▶ **Page-level text extractions**
+++
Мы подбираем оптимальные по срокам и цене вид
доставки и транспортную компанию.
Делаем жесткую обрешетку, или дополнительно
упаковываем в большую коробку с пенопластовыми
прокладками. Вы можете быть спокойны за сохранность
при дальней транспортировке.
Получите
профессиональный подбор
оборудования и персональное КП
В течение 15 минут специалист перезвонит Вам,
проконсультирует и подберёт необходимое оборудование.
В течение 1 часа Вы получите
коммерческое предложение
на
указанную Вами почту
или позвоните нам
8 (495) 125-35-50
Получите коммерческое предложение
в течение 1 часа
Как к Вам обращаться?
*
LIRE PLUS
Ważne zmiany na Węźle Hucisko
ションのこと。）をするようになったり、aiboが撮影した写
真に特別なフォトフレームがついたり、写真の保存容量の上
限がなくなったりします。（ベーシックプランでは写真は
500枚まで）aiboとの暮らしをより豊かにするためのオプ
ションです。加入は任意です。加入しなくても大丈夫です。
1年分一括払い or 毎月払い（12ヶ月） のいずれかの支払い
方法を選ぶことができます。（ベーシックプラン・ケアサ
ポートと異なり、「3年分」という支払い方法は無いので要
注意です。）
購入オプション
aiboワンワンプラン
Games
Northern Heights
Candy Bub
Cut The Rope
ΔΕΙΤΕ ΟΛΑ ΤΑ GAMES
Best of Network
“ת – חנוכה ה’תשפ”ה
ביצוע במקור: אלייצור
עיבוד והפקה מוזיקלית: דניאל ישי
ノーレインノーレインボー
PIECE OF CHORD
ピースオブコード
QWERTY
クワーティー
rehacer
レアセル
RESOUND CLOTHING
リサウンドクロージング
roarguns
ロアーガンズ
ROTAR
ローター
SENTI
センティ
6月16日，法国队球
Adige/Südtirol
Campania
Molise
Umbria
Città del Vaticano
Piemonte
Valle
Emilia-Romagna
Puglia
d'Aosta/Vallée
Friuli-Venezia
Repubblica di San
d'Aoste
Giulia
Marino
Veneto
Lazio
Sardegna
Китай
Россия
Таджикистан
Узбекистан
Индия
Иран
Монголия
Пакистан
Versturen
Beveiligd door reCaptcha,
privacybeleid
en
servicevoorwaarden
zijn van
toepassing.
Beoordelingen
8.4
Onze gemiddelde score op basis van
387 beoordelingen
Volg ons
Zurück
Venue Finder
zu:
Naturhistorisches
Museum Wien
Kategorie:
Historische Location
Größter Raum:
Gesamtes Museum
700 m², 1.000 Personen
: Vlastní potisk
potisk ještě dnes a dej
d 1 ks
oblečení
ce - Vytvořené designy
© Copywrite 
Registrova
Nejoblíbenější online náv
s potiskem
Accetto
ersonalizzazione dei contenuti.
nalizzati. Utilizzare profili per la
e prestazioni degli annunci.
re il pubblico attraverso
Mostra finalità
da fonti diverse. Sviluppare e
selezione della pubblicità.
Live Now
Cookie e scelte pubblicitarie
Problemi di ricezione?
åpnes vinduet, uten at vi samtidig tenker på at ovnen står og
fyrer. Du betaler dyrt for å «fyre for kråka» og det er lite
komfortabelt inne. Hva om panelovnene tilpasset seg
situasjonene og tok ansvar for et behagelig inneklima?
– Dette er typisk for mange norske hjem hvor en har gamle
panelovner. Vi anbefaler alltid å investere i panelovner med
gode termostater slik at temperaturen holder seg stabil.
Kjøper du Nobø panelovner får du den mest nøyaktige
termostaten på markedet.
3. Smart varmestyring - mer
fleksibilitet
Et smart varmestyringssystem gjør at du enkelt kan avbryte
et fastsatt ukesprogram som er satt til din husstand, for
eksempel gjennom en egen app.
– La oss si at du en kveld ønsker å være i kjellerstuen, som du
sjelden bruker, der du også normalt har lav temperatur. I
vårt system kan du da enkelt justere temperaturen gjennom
+++
Rewrite the text of all the records with "Venue Finder" replaced by "Location Finder", keeping every other line unchanged.

Мы подбираем оптимальные по срокам и цене вид
доставки и транспортную компанию.
Делаем жесткую обрешетку, или дополнительно
упаковываем в большую коробку с пенопластовыми
прокладками. Вы можете быть спокойны за сохранность
при дальней транспортировке.
Получите
профессиональный подбор
оборудования и персональное КП
В течение 15 минут специалист перезвонит Вам,
проконсультирует и подберёт необходимое оборудование.
В течение 1 часа Вы получите
коммерческое предложение
на
указанную Вами почту
или позвоните нам
8 (495) 125-35-50
Получите коммерческое предложение
в течение 1 часа
Как к Вам обращаться?
*
LIRE PLUS
Ważne zmiany na Węźle Hucisko
ションのこと。）をするようになったり、aiboが撮影した写
真に特別なフォトフレームがついたり、写真の保存容量の上
限がなくなったりします。（ベーシックプランでは写真は
500枚まで）aiboとの暮らしをより豊かにするためのオプ
ションです。加入は任意です。加入しなくても大丈夫です。
1年分一括払い or 毎月払い（12ヶ月） のいずれかの支払い
方法を選ぶことができます。（ベーシックプラン・ケアサ
ポートと異なり、「3年分」という支払い方法は無いので要
注意です。）
購入オプション
aiboワンワンプラン
Games
Northern Heights
Candy Bub
Cut The Rope
ΔΕΙΤΕ ΟΛΑ ΤΑ GAMES
Best of Network
“ת – חנוכה ה’תשפ”ה
ביצוע במקור: אלייצור
עיבוד והפקה מוזיקלית: דניאל ישי
ノーレインノーレインボー
PIECE OF CHORD
ピースオブコード
QWERTY
クワーティー
rehacer
レアセル
RESOUND CLOTHING
リサウンドクロージング
roarguns
ロアーガンズ
ROTAR
ローター
SENTI
センティ
6月16日，法国队球
Adige/Südtirol
Campania
Molise
Umbria
Città del Vaticano
Piemonte
Valle
Emilia-Romagna
Puglia
d'Aosta/Vallée
Friuli-Venezia
Repubblica di San
d'Aoste
Giulia
Marino
Veneto
Lazio
Sardegna
Китай
Россия
Таджикистан
Узбекистан
Индия
Иран
Монголия
Пакистан
Versturen
Beveiligd door reCaptcha,
privacybeleid
en
servicevoorwaarden
zijn van
toepassing.
Beoordelingen
8.4
Onze gemiddelde score op basis van
387 beoordelingen
Volg ons
Zurück
Location Finder
zu:
Naturhistorisches
Museum Wien
Kategorie:
Historische Location
Größter Raum:
Gesamtes Museum
700 m², 1.000 Personen
: Vlastní potisk
potisk ještě dnes a dej
d 1 ks
oblečení
ce - Vytvořené designy
© Copywrite 
Registrova
Nejoblíbenější online náv
s potiskem
Accetto
ersonalizzazione dei contenuti.
nalizzati. Utilizzare profili per la
e prestazioni degli annunci.
re il pubblico attraverso
Mostra finalità
da fonti diverse. Sviluppare e
selezione della pubblicità.
Live Now
Cookie e scelte pubblicitarie
Problemi di ricezione?
åpnes vinduet, uten at vi samtidig tenker på at ovnen står og
fyrer. Du betaler dyrt for å «fyre for kråka» og det er lite
komfortabelt inne. Hva om panelovnene tilpasset seg
situasjonene og tok ansvar for et behagelig inneklima?
– Dette er typisk for mange norske hjem hvor en har gamle
panelovner. Vi anbefaler alltid å investere i panelovner med
gode termostater slik at temperaturen holder seg stabil.
Kjøper du Nobø panelovner får du den mest nøyaktige
termostaten på markedet.
3. Smart varmestyring - mer
fleksibilitet
Et smart varmestyringssystem gjør at du enkelt kan avbryte
et fastsatt ukesprogram som er satt til din husstand, for
eksempel gjennom en egen app.
– La oss si at du en kveld ønsker å være i kjellerstuen, som du
sjelden bruker, der du også normalt har lav temperatur. I
vårt system kan du da enkelt justere temperaturen gjennom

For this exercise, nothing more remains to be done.